Content starts

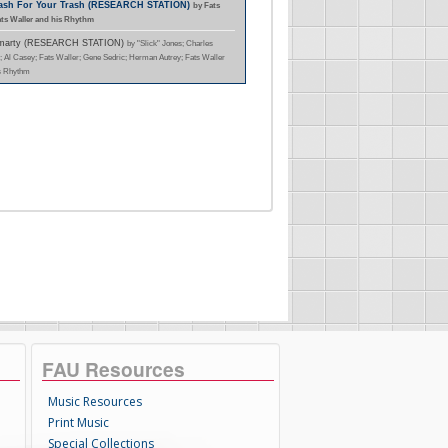
Cash For Your Trash (RESEARCH STATION)
by Fats
ats Waller and his Rhythm
Smarty (RESEARCH STATION)
by "Slick" Jones; Charles
; Al Casey; Fats Waller; Gene Sedric; Herman Autrey; Fats Waller
s Rhythm
FAU Resources
Music Resources
Print Music
Special Collections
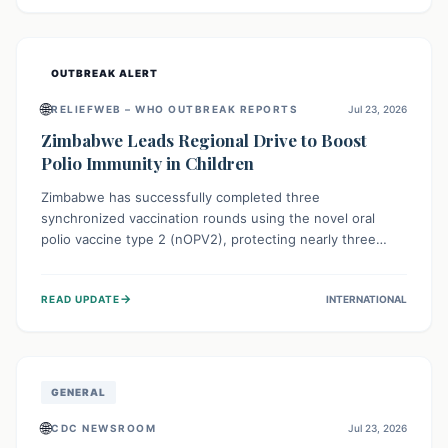
widespread efforts in water, sanitation, and health access
are crucial to save lives.
OUTBREAK ALERT
🌐
RELIEFWEB – WHO OUTBREAK REPORTS
Jul 23, 2026
Zimbabwe Leads Regional Drive to Boost
Polio Immunity in Children
Zimbabwe has successfully completed three
synchronized vaccination rounds using the novel oral
polio vaccine type 2 (nOPV2), protecting nearly three
million children. This crucial regional effort, in
collaboration with neighboring countries, aims to fortify
→
READ UPDATE
INTERNATIONAL
immunity, prevent the re-establishment of circulating
vaccine-derived poliovirus type 2 (cVDPV2), and
demonstrates a strong collective commitment to a polio-
free Southern Africa.
GENERAL
🌐
CDC NEWSROOM
Jul 23, 2026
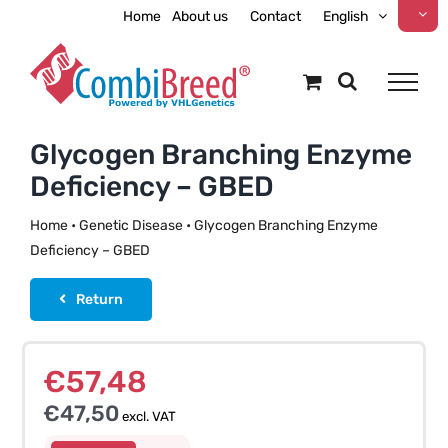
Skip
Home
About us
Contact
English
to
content
Glycogen Branching Enzyme
Deficiency – GBED
Home
•
Genetic Disease
•
Glycogen Branching Enzyme
Deficiency – GBED
Return
€
57,48
€
47,50
excl. VAT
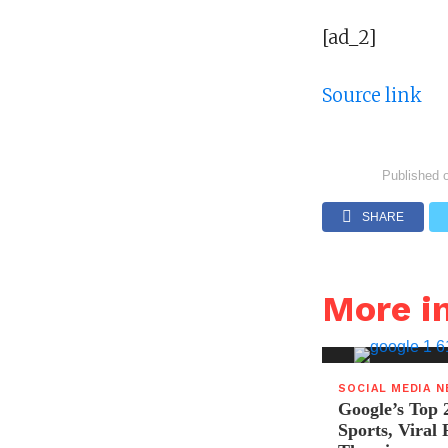
[ad_2]
Source link
Published 
SHARE
More i
SOCIAL MEDIA 
Google’s Top 
Sports, Viral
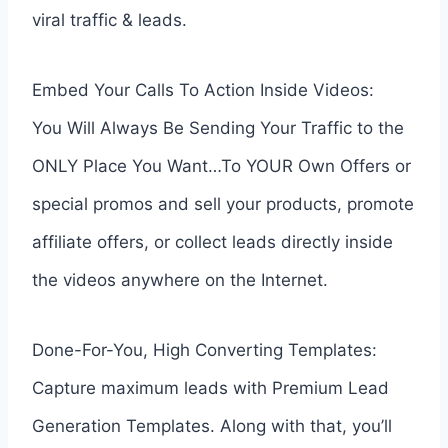
viral traffic & leads.
Embed Your Calls To Action Inside Videos:
You Will Always Be Sending Your Traffic to the
ONLY Place You Want…To YOUR Own Offers or
special promos and sell your products, promote
affiliate offers, or collect leads directly inside
the videos anywhere on the Internet.
Done-For-You, High Converting Templates:
Capture maximum leads with Premium Lead
Generation Templates. Along with that, you’ll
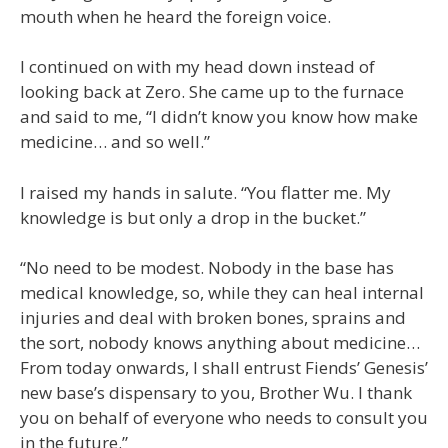
mouth when he heard the foreign voice.
I continued on with my head down instead of
looking back at Zero. She came up to the furnace
and said to me, “I didn’t know you know how make
medicine… and so well.”
I raised my hands in salute. “You flatter me. My
knowledge is but only a drop in the bucket.”
“No need to be modest. Nobody in the base has
medical knowledge, so, while they can heal internal
injuries and deal with broken bones, sprains and
the sort, nobody knows anything about medicine…
From today onwards, I shall entrust Fiends’ Genesis’
new base’s dispensary to you, Brother Wu. I thank
you on behalf of everyone who needs to consult you
in the future.”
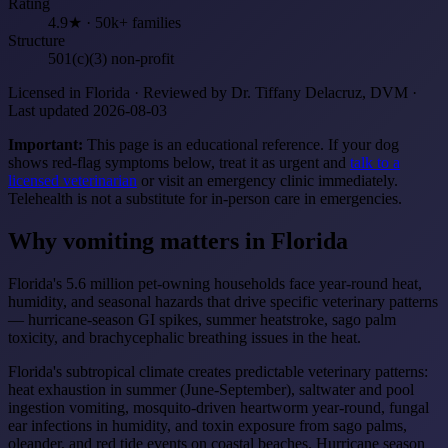
Rating
4.9★ · 50k+ families
Structure
501(c)(3) non-profit
Licensed in Florida · Reviewed by Dr. Tiffany Delacruz, DVM ·
Last updated 2026-08-03
Important:
This page is an educational reference. If your dog
shows red-flag symptoms below, treat it as urgent and
talk to a
licensed veterinarian
or visit an emergency clinic immediately.
Telehealth is not a substitute for in-person care in emergencies.
Why vomiting matters in Florida
Florida's 5.6 million pet-owning households face year-round heat,
humidity, and seasonal hazards that drive specific veterinary patterns
— hurricane-season GI spikes, summer heatstroke, sago palm
toxicity, and brachycephalic breathing issues in the heat.
Florida's subtropical climate creates predictable veterinary patterns:
heat exhaustion in summer (June-September), saltwater and pool
ingestion vomiting, mosquito-driven heartworm year-round, fungal
ear infections in humidity, and toxin exposure from sago palms,
oleander, and red tide events on coastal beaches. Hurricane season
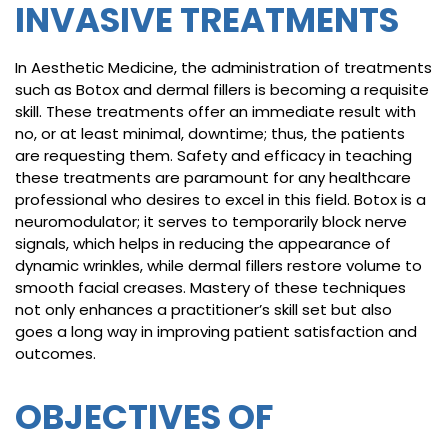
INVASIVE TREATMENTS
In Aesthetic Medicine, the administration of treatments
such as Botox and dermal fillers is becoming a requisite
skill. These treatments offer an immediate result with
no, or at least minimal, downtime; thus, the patients
are requesting them. Safety and efficacy in teaching
these treatments are paramount for any healthcare
professional who desires to excel in this field. Botox is a
neuromodulator; it serves to temporarily block nerve
signals, which helps in reducing the appearance of
dynamic wrinkles, while dermal fillers restore volume to
smooth facial creases. Mastery of these techniques
not only enhances a practitioner’s skill set but also
goes a long way in improving patient satisfaction and
outcomes.
OBJECTIVES OF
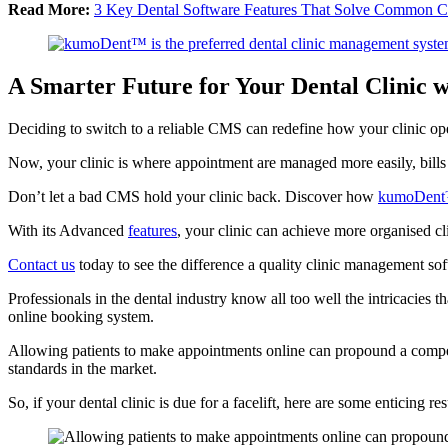
Read More:
3 Key Dental Software Features That Solve Common Ch
A Smarter Future for Your Dental Clinic
Deciding to switch to a reliable CMS can redefine how your clinic oper
Now, your clinic is where appointment are managed more easily, bills 
Don’t let a bad CMS hold your clinic back. Discover how
kumoDent™
With its Advanced
features
, your clinic can achieve more organised cl
Contact us
today to see the difference a quality clinic management soft
Professionals in the dental industry know all too well the intricacies 
online booking system.
Allowing patients to make appointments online can propound a competi
standards in the market.
So, if your dental clinic is due for a facelift, here are some enticing 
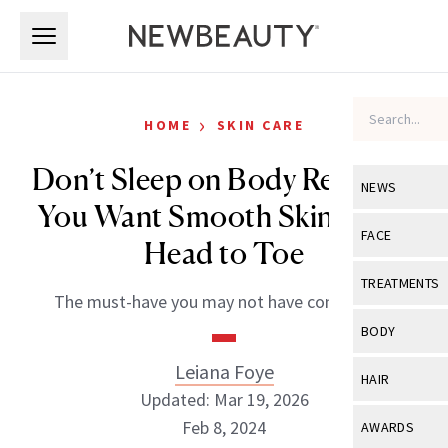
Skip to main content
Skip to main content
›
HOME
SKIN CARE
Don’t Sleep on Body Retinol if
NEWS
You Want Smooth Skin From
View All
Ne
FACE
Head to Toe
Celebrity
View All
Fac
TREATMENTS
The must-have you may not have considered.
New Launch
Acne
View All
Tre
BODY
Treatment 
Anti-Aging
Neurotoxin
Leiana Foye
View All
Bo
HAIR
Industry & 
Celebrity
Updated: Mar 19, 2026
Fillers
Skin Care
View All
Hair
Feb 8, 2024
AWARDS
Eye Care
Lasers & En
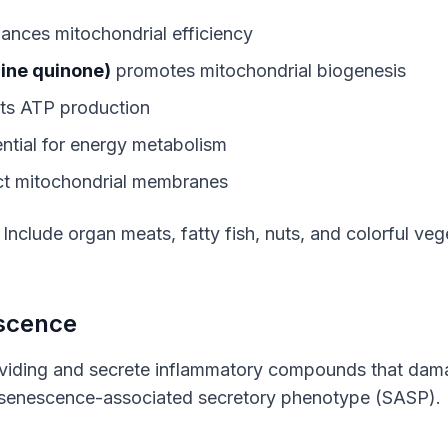
ances mitochondrial efficiency
ine quinone)
promotes mitochondrial biogenesis
ts ATP production
ntial for energy metabolism
t mitochondrial membranes
: Include organ meats, fatty fish, nuts, and colorful vege
escence
ividing and secrete inflammatory compounds that dam
 senescence-associated secretory phenotype (SASP).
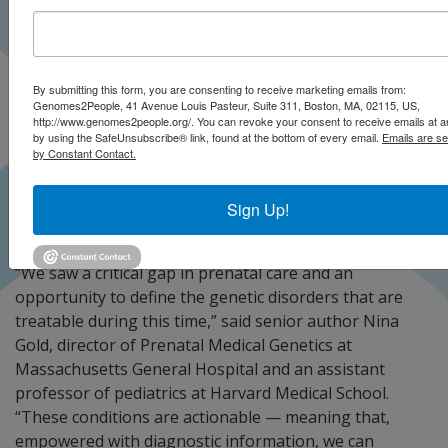
By submitting this form, you are consenting to receive marketing emails from:
Genomes2People, 41 Avenue Louis Pasteur, Suite 311, Boston, MA, 02115, US,
http://www.genomes2people.org/. You can revoke your consent to receive emails at a
by using the SafeUnsubscribe® link, found at the bottom of every email.
Emails are se
by Constant Contact.
Sign Up!
“We saw a critical gap in prenatal care and an
opportunity to define the genetic disorders that are
treatable during this time,” said senior author Nina
Gold, director of Prenatal Medical Genetics at
Massachusetts General Hospital and an assistant
professor of pediatrics at Harvard Medical School.
“These conditions are actionable — meaning that,
empowered with diagnostic information, we can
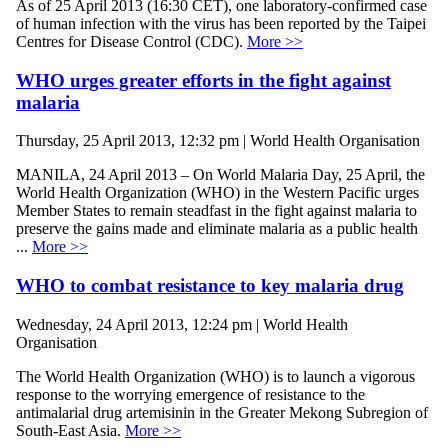
As of 25 April 2013 (16:30 CET), one laboratory-confirmed case
of human infection with the virus has been reported by the Taipei
Centres for Disease Control (CDC).
More >>
WHO urges greater efforts in the fight against
malaria
Thursday, 25 April 2013, 12:32 pm | World Health Organisation
MANILA, 24 April 2013 – On World Malaria Day, 25 April, the
World Health Organization (WHO) in the Western Pacific urges
Member States to remain steadfast in the fight against malaria to
preserve the gains made and eliminate malaria as a public health
...
More >>
WHO to combat resistance to key malaria drug
Wednesday, 24 April 2013, 12:24 pm | World Health
Organisation
The World Health Organization (WHO) is to launch a vigorous
response to the worrying emergence of resistance to the
antimalarial drug artemisinin in the Greater Mekong Subregion of
South-East Asia.
More >>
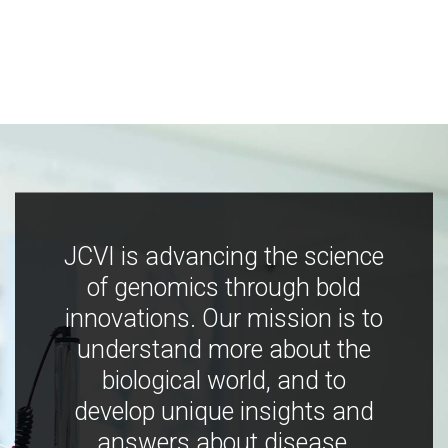
JCVI is advancing the science
of genomics through bold
innovations. Our mission is to
understand more about the
biological world, and to
develop unique insights and
answers about disease,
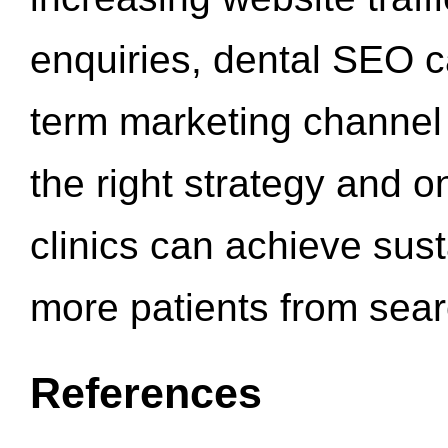
enquiries, dental SEO 
term marketing channel 
the right strategy and o
clinics can achieve sus
more patients from sea
References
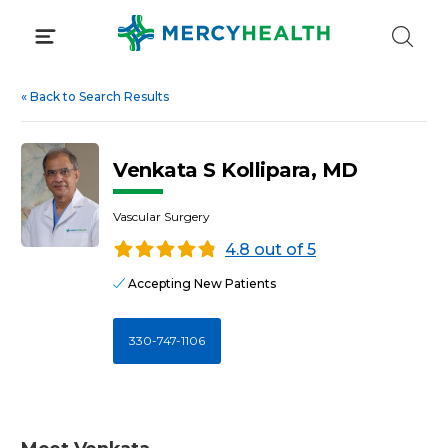
Skip
to
content
«
Back to Search Results
Venkata S Kollipara, MD
Vascular Surgery
4.8 out of 5
Accepting New Patients
330-747-1106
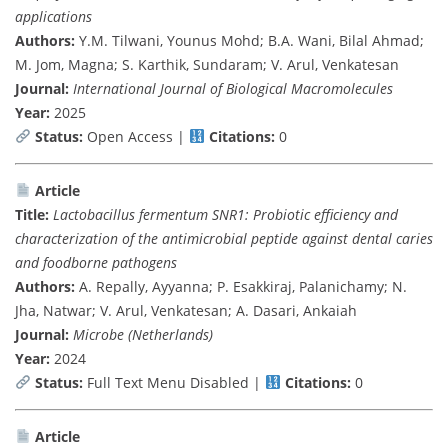
applications
Authors:
Y.M. Tilwani, Younus Mohd; B.A. Wani, Bilal Ahmad;
M. Jom, Magna; S. Karthik, Sundaram; V. Arul, Venkatesan
Journal:
International Journal of Biological Macromolecules
Year:
2025
Status:
Open Access |
Citations:
0
Article
Title:
Lactobacillus fermentum SNR1: Probiotic efficiency and
characterization of the antimicrobial peptide against dental caries
and foodborne pathogens
Authors:
A. Repally, Ayyanna; P. Esakkiraj, Palanichamy; N.
Jha, Natwar; V. Arul, Venkatesan; A. Dasari, Ankaiah
Journal:
Microbe (Netherlands)
Year:
2024
Status:
Full Text Menu Disabled |
Citations:
0
Article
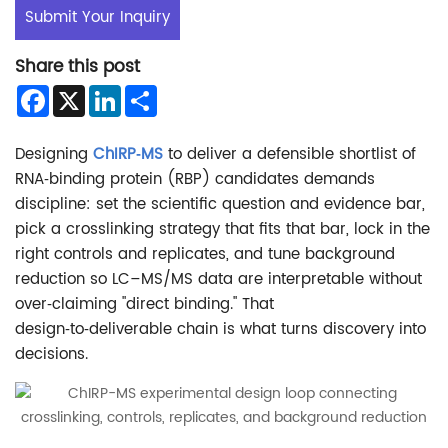
Submit Your Inquiry
Share this post
Facebook
X
LinkedIn
Share
Designing
ChIRP‑MS
to deliver a defensible shortlist of
RNA‑binding protein (RBP) candidates demands
discipline: set the scientific question and evidence bar,
pick a crosslinking strategy that fits that bar, lock in the
right controls and replicates, and tune background
reduction so LC–MS/MS data are interpretable without
over‑claiming "direct binding." That
design‑to‑deliverable chain is what turns discovery into
decisions.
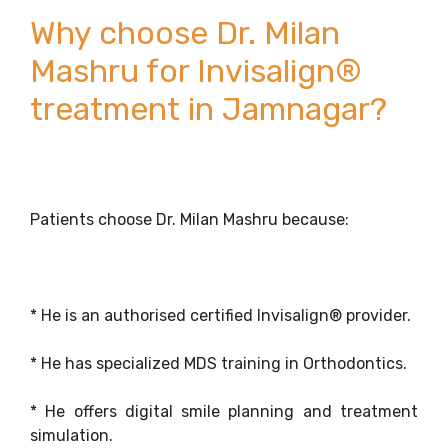
Why choose Dr. Milan
Mashru for Invisalign®
treatment in Jamnagar?
Patients choose Dr. Milan Mashru because:
* He is an authorised certified Invisalign® provider.
* He has specialized MDS training in Orthodontics.
* He offers digital smile planning and treatment
simulation.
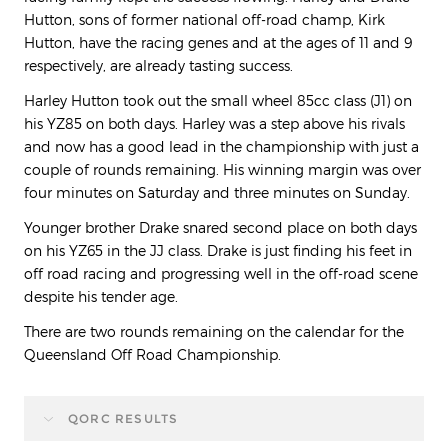
Hutton, sons of former national off-road champ, Kirk
Hutton, have the racing genes and at the ages of 11 and 9
respectively, are already tasting success.
Harley Hutton took out the small wheel 85cc class (J1) on
his YZ85 on both days. Harley was a step above his rivals
and now has a good lead in the championship with just a
couple of rounds remaining. His winning margin was over
four minutes on Saturday and three minutes on Sunday.
Younger brother Drake snared second place on both days
on his YZ65 in the JJ class. Drake is just finding his feet in
off road racing and progressing well in the off-road scene
despite his tender age.
There are two rounds remaining on the calendar for the
Queensland Off Road Championship.
QORC RESULTS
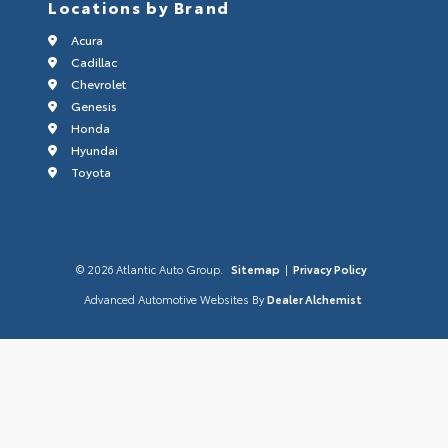
Locations by Brand
Acura
Cadillac
Chevrolet
Genesis
Honda
Hyundai
Toyota
© 2026 Atlantic Auto Group.
Sitemap
|
Privacy Policy
Advanced Automotive Websites By
Dealer Alchemist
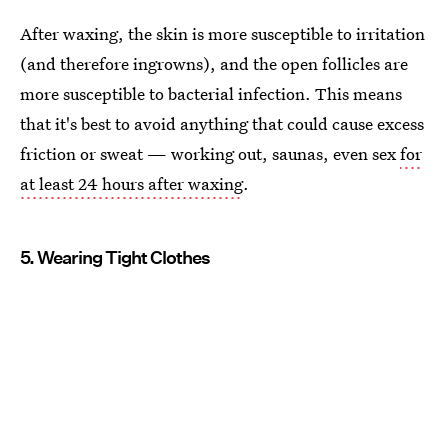
After waxing, the skin is more susceptible to irritation
(and therefore ingrowns), and the open follicles are
more susceptible to bacterial infection. This means
that it's best to avoid anything that could cause excess
friction or sweat — working out, saunas, even sex
for
at least 24 hours after waxing
.
5. Wearing Tight Clothes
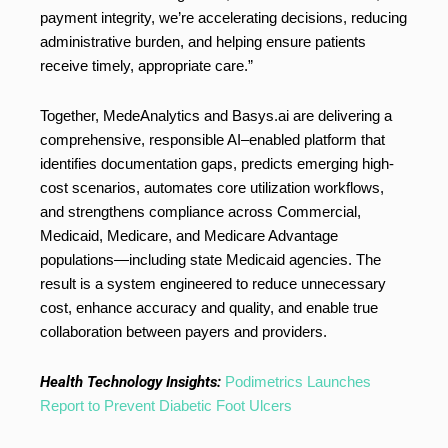
payment integrity, we’re accelerating decisions, reducing
administrative burden, and helping ensure patients
receive timely, appropriate care.”
Together, MedeAnalytics and Basys.ai are delivering a
comprehensive, responsible AI–enabled platform that
identifies documentation gaps, predicts emerging high-
cost scenarios, automates core utilization workflows,
and strengthens compliance across Commercial,
Medicaid, Medicare, and Medicare Advantage
populations—including state Medicaid agencies. The
result is a system engineered to reduce unnecessary
cost, enhance accuracy and quality, and enable true
collaboration between payers and providers.
Health Technology Insights:
Podimetrics Launches
Report to Prevent Diabetic Foot Ulcers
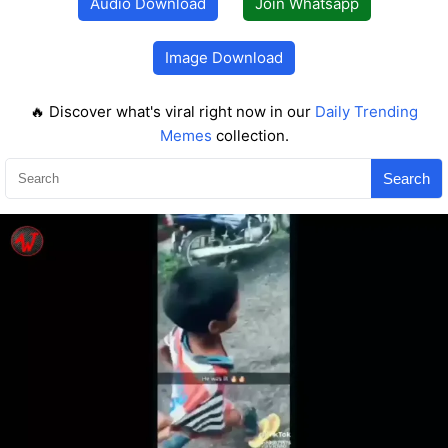
Audio Download
Join Whatsapp
Image Download
🔥 Discover what's viral right now in our
Daily Trending
Memes
collection.
Search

Content ends

*Aim of the task:*
Transcribe, from the material above, the stretch starting at the line with "Print Music" and ending at the line with "injuries and deal", both included, exactly. Do not carry over pictures.

*Task response:*
Print Music
Special Collections
widespread efforts in water, sanitation, and health access
are crucial to save lives.
OUTBREAK ALERT
🌐
RELIEFWEB – WHO OUTBREAK REPORTS
Jul 23, 2026
Zimbabwe Leads Regional Drive to Boost
Polio Immunity in Children
Zimbabwe has successfully completed three
synchronized vaccination rounds using the novel oral
polio vaccine type 2 (nOPV2), protecting nearly three
million children. This crucial regional effort, in
collaboration with neighboring countries, aims to fortify
→
READ UPDATE
INTERNATIONAL
immunity, prevent the re-establishment of circulating
vaccine-derived poliovirus type 2 (cVDPV2), and
demonstrates a strong collective commitment to a polio-
free Southern Africa.
GENERAL
🌐
CDC NEWSROOM
Jul 23, 2026
Skip
Home
About us
Contact
English
to
content
Glycogen Branching Enzyme
Deficiency – GBED
Home
•
Genetic Disease
•
Glycogen Branching Enzyme
Deficiency – GBED
Return
€
57,48
€
47,50
excl. VAT
[ad_2]
Source link
Published 
SHARE
More i
SOCIAL MEDIA 
Google’s Top 
Sports, Viral
viral traffic & leads.
Embed Your Calls To Action Inside Videos:
You Will Always Be Sending Your Traffic to the
ONLY Place You Want…To YOUR Own Offers or
special promos and sell your products, promote
affiliate offers, or collect leads directly inside
the videos anywhere on the Internet.
Done-For-You, High Converting Templates:
Capture maximum leads with Premium Lead
Generation Templates. Along with that, you’ll
mouth when he heard the foreign voice.
I continued on with my head down instead of
looking back at Zero. She came up to the furnace
and said to me, “I didn’t know you know how make
medicine… and so well.”
I raised my hands in salute. “You flatter me. My
knowledge is but only a drop in the bucket.”
“No need to be modest. Nobody in the base has
medical knowledge, so, while they can heal internal
injuries and deal with broken bones, sprains and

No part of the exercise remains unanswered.